Yesterday, at his grandson's navjote, I met once again Bombay only surviving police court reporter. Mr. Adi Dhondy, 57 years in the press, 57 years covering the police courts, Esplanade, Girgaum and Mazagon.
It took me back a few year.
I also used to cover the police courts. In those days, all reporters begain their careers with police courts. You first did the Girgaum and Mazagon courts, then were promoted to Esplanade court, then moved on to other assignments. Only Adi Dhondy never did, he was born a police court reporter and he retired as one.
They used to all meet in the remands court at the Esplanade, sitting just below the magistrate's sitting just below the magistrate's table. There were five of them ad they operated a sort of a syndicate, between them supplying news to all the papers.
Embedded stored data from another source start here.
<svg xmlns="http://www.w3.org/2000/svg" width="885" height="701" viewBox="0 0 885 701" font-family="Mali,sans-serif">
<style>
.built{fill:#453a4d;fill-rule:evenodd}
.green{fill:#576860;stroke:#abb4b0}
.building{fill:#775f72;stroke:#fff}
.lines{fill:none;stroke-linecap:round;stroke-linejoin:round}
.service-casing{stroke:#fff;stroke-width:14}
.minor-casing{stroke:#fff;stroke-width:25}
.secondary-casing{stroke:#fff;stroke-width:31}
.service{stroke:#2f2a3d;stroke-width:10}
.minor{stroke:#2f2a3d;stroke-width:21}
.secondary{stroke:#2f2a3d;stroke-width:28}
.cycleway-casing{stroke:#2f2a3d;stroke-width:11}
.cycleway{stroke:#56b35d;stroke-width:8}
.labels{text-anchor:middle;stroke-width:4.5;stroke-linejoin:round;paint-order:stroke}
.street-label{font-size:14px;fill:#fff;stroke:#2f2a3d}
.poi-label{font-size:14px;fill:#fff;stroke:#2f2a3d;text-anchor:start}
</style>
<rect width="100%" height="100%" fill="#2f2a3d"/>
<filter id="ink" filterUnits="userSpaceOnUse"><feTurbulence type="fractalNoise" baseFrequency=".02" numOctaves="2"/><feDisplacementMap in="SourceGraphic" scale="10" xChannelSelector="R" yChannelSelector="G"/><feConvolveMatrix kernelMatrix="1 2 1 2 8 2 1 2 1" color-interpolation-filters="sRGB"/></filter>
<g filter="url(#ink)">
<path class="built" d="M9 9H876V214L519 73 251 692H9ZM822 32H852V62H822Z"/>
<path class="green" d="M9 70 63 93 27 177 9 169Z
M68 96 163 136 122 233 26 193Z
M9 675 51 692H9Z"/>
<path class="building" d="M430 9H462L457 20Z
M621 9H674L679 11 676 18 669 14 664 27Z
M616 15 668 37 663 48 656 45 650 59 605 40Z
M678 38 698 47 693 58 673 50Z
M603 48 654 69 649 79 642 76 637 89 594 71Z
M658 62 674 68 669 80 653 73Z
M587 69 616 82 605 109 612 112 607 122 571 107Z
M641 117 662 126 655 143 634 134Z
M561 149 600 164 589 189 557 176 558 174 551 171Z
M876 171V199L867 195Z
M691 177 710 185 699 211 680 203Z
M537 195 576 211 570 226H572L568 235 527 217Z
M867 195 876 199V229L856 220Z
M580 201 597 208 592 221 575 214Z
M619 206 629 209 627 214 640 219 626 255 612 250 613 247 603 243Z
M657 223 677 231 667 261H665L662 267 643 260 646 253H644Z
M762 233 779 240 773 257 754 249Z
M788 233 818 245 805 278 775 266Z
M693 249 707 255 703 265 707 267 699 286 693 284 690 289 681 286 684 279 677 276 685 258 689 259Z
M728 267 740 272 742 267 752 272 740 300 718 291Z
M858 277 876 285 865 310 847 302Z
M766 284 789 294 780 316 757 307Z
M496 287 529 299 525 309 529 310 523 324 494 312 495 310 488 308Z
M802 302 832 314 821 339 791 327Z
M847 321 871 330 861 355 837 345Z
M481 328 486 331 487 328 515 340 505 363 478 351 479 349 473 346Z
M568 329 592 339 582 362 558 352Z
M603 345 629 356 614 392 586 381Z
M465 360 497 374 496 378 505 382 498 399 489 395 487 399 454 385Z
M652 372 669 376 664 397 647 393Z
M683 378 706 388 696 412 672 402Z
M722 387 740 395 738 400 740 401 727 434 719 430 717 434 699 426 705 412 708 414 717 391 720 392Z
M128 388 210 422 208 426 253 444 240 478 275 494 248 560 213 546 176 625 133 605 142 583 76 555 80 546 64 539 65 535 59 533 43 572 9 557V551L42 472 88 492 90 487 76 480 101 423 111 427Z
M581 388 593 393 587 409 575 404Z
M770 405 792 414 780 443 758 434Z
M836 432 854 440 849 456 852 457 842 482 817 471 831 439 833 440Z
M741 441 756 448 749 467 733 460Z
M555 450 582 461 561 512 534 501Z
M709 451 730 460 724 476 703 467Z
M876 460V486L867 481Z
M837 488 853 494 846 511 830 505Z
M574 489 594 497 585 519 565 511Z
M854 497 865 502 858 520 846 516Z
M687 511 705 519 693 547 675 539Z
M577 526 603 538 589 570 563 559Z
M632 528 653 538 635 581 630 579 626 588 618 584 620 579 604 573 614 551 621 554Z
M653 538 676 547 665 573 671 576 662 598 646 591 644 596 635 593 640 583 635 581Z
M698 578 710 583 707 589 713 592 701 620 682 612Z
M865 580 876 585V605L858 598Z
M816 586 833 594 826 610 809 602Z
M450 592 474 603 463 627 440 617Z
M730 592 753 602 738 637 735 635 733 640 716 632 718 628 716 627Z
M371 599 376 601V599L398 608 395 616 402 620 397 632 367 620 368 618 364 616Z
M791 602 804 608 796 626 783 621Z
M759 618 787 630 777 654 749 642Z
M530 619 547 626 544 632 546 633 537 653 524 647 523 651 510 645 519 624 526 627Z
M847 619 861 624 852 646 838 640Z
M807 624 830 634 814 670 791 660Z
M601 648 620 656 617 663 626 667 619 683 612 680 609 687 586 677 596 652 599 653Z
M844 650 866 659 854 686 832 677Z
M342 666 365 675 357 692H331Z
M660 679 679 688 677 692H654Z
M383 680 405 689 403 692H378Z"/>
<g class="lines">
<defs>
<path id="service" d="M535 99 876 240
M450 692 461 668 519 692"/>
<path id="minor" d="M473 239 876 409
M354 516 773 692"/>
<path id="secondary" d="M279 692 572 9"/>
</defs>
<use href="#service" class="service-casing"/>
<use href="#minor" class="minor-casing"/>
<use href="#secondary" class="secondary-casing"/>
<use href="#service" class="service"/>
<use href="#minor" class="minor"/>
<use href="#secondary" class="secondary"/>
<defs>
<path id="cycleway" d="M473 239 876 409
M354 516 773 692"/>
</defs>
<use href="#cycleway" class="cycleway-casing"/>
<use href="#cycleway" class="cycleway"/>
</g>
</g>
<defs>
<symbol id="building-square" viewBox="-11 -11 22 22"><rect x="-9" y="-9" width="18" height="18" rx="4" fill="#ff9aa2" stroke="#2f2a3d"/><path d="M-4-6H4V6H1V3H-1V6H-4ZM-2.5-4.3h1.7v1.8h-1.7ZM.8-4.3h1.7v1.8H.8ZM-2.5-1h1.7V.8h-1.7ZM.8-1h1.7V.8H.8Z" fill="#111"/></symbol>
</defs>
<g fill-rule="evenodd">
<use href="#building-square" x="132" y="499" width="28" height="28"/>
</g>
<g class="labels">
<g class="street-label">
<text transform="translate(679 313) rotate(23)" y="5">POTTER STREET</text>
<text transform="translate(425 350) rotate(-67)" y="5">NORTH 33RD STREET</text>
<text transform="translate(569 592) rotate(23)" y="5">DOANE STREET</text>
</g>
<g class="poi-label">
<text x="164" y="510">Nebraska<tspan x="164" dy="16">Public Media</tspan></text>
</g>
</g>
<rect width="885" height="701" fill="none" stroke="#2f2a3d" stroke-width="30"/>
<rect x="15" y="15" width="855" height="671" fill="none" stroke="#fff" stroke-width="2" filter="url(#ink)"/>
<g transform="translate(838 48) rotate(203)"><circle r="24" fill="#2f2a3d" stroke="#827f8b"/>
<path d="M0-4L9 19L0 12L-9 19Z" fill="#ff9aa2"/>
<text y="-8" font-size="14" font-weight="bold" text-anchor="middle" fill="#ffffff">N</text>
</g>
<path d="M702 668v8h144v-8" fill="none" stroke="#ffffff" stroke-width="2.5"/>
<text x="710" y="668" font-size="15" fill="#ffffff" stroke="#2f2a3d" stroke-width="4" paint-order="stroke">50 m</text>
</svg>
They used to give us cub reporters news also. And we dared not report anything more than what they gave us.
There was Mr. Desai, the senior most among them, sober, in a coat and trousers. Lawyers had to first seek his permission, before passing on their stories. And Chottubhai, also in a jacket, but with a black cap and a dhoti. A gentleman called Ambabal wore a three piece suit, waistcoat with pearl buttons and two toned suits.
Mr. Nimkar covered the Marathi and Urdu press, though he could not read or write Urdu. He used to ring in his reports to both the Urdu and Marathi editors. He would begin his dispatch on the phone by announcing "Mein Nimkar bolta hun." Latter, he wrote a book on his experiences with that as title.
They were all tough men and treated police court reporting as their domain. We were the trespassers.
Adi Dhondy was the mildest of them all. A tall, lean, continuously nervous man. They had made him into their leg man, chasing stories from one court to another , going to the coroner's morgue. He would return to Esplanade panting, then share his stories with the others.
In the nights, they would meet at the Kyani Restaurant at Dhobi Talao. Dhondy and Nimakr would come with the stories from the police stations, then all five of them would get on the restaurant's phone to ring up their various newspapers.
Times have moved on. Reporters do not cover the police courts any more, not even cub reporters, except when some bit industrialist is produced. And of the original court reporters, four of the five have passed away, probably covering courts in some nether world.
Mr. Adi Dhondy is still there, now retired after 57 years.
I was having dinner at the navjote last night, sitting in long rows and eating from plantain leaves as Parsis do, when Adi Dhondy passed by. And all the years sped back, it was like Mr. Dhondy rushing back from the Girgaum court looking as nervous as ever.